Conceptual art and artists
Conceptual Art can be just about anything. The idea or concept is central. This approach set artists free of the boundaries of traditional sculpture and painting, enabling them to use found objects, text, video and much more. With Conceptual art there are no limits. The ideas of artists are art.
This lesson plan is an introduction to Conceptual art focusing on primarily on Work No.88. A sheet of A4 paper crumpled into a ball by Martin Creed. This sculpture, made in 1995, is in the collection of Manchester Art Gallery. It is exactly as it says in the title, a ball of paper crumpled into a ball. It challenges the ideas of what sculpture is and demands the viewer to think about why the artist crumpled it.
Is this art? You decide.
Key Stage:KS3&4 Art and Design
The origins of Conceptual art
The beginnings of Conceptual art go back to an artist called Marcel Duchamp who bought a urinal in 1917, signed it with the pseudonym R.Mutt, and entered it into an art exhibition in New York. Inevitably this act by Duchamp caused outrage but Duchamp argued that it didn't matter that the artist had not actually made the object himself. The important thing was that he had chosen it. The making was not important but the idea and the selection was.
In 1938 Salvador Dalí and Edward James created a number of telephones with lobsters on. Dalí saw the connection between the shape of the lobster shell and the telephone handset and simply put the two together. He found a company to make a number of these telephones for the house in London of his great supporter, Edward James. Salvador Dalí may never have even touched this sculpture, which is now in the Scottish National Gallery of Modern Art in Edinburgh.
Work No.88. A sheet of A4 paper crumpled into a ball
In 1995 British artist Martin Creed crumpled a ball of paper and instead of throwing it into the waste paper bin he titled it Work No.88. In a waste paper bin it is a piece of rubbish destined for recycling. In an art gallery, protected by a perspex box, it is a piece of art that tells the viewer about frustration and failure.
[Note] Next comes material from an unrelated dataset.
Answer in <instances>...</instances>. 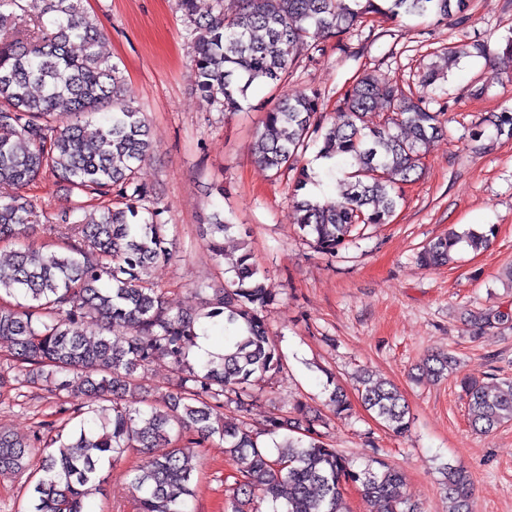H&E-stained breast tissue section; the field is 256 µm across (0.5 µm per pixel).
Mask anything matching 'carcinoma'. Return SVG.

Close examination of the work shows that actually far from being a carelessly screwed up ball of paper it is actually carefully crumpled into a perfect ball.
Martin Creed made 150 copies of Work No.88 and one of these is now in the collection of Manchester Art Gallery. Nikita at the gallery has tried her best to answer questions from young people about the work.
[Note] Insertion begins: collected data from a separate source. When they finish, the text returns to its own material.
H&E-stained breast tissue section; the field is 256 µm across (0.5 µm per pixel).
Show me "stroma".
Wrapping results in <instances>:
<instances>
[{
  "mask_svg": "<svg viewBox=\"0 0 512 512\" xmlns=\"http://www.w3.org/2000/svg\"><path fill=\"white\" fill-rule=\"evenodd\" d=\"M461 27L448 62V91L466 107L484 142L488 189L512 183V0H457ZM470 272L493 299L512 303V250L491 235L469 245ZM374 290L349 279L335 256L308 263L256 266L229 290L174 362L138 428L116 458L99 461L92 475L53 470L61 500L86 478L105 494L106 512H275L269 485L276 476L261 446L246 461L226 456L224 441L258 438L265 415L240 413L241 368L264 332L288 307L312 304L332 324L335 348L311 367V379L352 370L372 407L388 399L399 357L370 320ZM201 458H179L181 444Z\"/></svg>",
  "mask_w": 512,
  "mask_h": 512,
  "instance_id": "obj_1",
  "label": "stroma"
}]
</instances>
Watch the film a couple of times and then discuss the four questions below.
Having heard what Nikita says about the sculpture do you think the work should be in the gallery and is it as important a work as she seems to think it is?
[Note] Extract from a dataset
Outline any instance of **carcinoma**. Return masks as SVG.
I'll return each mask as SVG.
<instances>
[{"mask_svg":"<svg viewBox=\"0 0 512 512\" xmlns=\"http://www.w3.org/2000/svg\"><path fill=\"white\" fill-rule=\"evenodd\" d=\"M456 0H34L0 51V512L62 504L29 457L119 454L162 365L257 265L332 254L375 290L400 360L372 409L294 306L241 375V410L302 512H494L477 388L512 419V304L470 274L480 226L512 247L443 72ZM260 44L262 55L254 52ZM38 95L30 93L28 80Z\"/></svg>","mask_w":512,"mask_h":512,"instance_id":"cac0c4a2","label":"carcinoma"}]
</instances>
Do you agree with her and if not why not?
Is Work No.88 a sculpture?
Nikita says Conceptual art makes us think and challenge the world around us.
Do you agree or does it just make you cross?
What do you think the crumpled piece of paper means to people who look at it?
Is Martin Creed a good artist? If so why?
Nikita says that in a digital future using paper and scrunching up paper in frustration will be a thing of the past.
Do you agree and will all art be digital in the future?